Normally fairly articulate, I'm lost for words.


----------



## stevehuckss396

mklotz  said:
			
		

> I'm lost for words.



WHAT!! hahahhaha!!! NOTHING!

Who are you and what have you done with Marv?


----------



## lazylathe

HOLY COW!!!!! ;D

That is amazing!!!
And it sounds even better than the last video you posted.
And then there is the revving.... WOW!!!! th_confused0052

A most ambitious project that turned out perfectly!
Congratulations Steve!! You are in a league of your own!!!

Hope you don't get too lonely up there.... Rof}

Andrew


----------



## kustomkb

Absolutely Beautiful Steve!
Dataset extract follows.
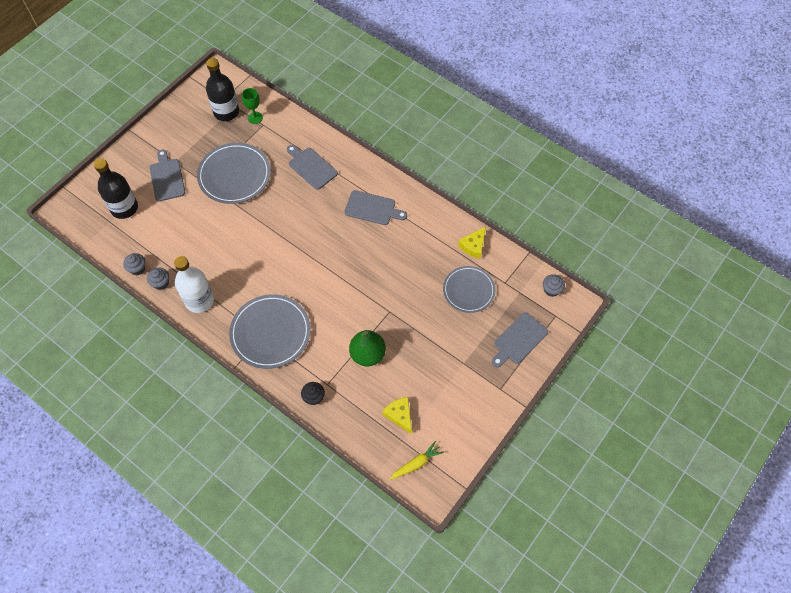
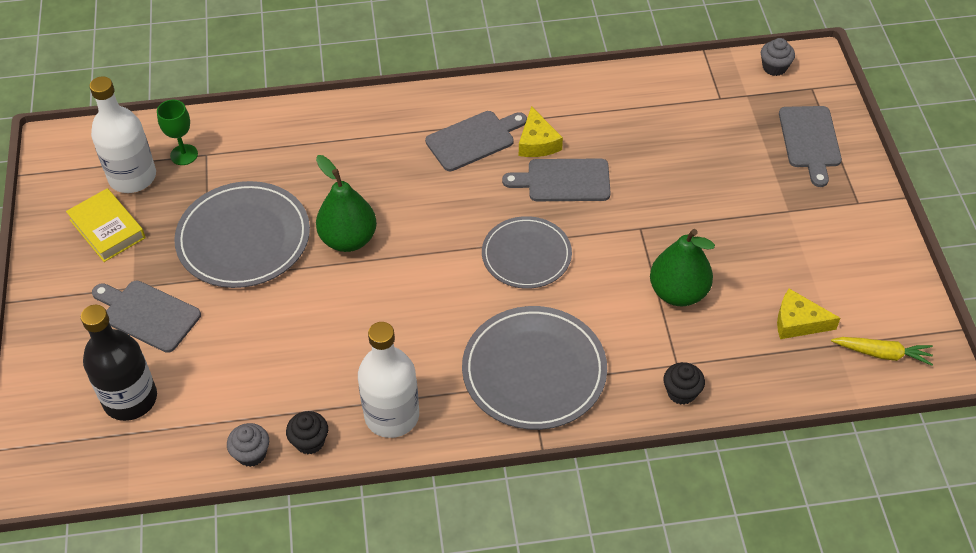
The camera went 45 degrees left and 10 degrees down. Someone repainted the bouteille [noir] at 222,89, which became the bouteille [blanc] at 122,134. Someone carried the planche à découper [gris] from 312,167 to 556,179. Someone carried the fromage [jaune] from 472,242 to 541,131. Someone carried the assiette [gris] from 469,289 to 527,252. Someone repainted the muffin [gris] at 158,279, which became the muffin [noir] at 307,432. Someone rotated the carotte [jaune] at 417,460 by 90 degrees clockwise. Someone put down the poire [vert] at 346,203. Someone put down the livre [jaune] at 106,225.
What a jem.

Thanks again for putting together a great drawing package for the rest of us who might dare to attempt building one.


----------



## mklotz

stevehuckss396  said:
			
		

> WHAT!! hahahhaha!!! NOTHING!
> 
> Who are you and what have you done with Marv?



Ok, I'll resort to some other languages...

Tres magnifique! Ausgezeichnet! Wunderbar! Increbile! Praestantissimus! Eccezionale! 

(Instead of those stupid smileys we need some click-on, insertable, multi-lingual superlatives.)


----------



## ChooChooMike

th_confused0052 th_confused0052 th_confused0052 th_confused0052

WOW !! Love the sound and revving !!

:bow: :bow: :bow: :bow: :bow: :bow: :bow: :bow: 

Uber congrats !!


----------



## ChooChooMike

mklotz  said:
			
		

> Ok, I'll resort to some other languages...
> 
> Tres magnifique! Ausgezeichnet! Wunderbar! Increbile! Praestantissimus! Eccezionale!
> 
> (Instead of those stupid smileys we need some click-on, insertable, multi-lingual superlatives.)



Marv, you sweet talker you !!!


----------



## dvbydt

That is a major achievement Steve, well done. I have learned a great deal from following your posts and can appreciate how much time and effort you have put into this project. 

Ian


----------



## kcmillin

Great Job Steve,

How is this for a superlative....

The splendiferousness of your engine is second to none!!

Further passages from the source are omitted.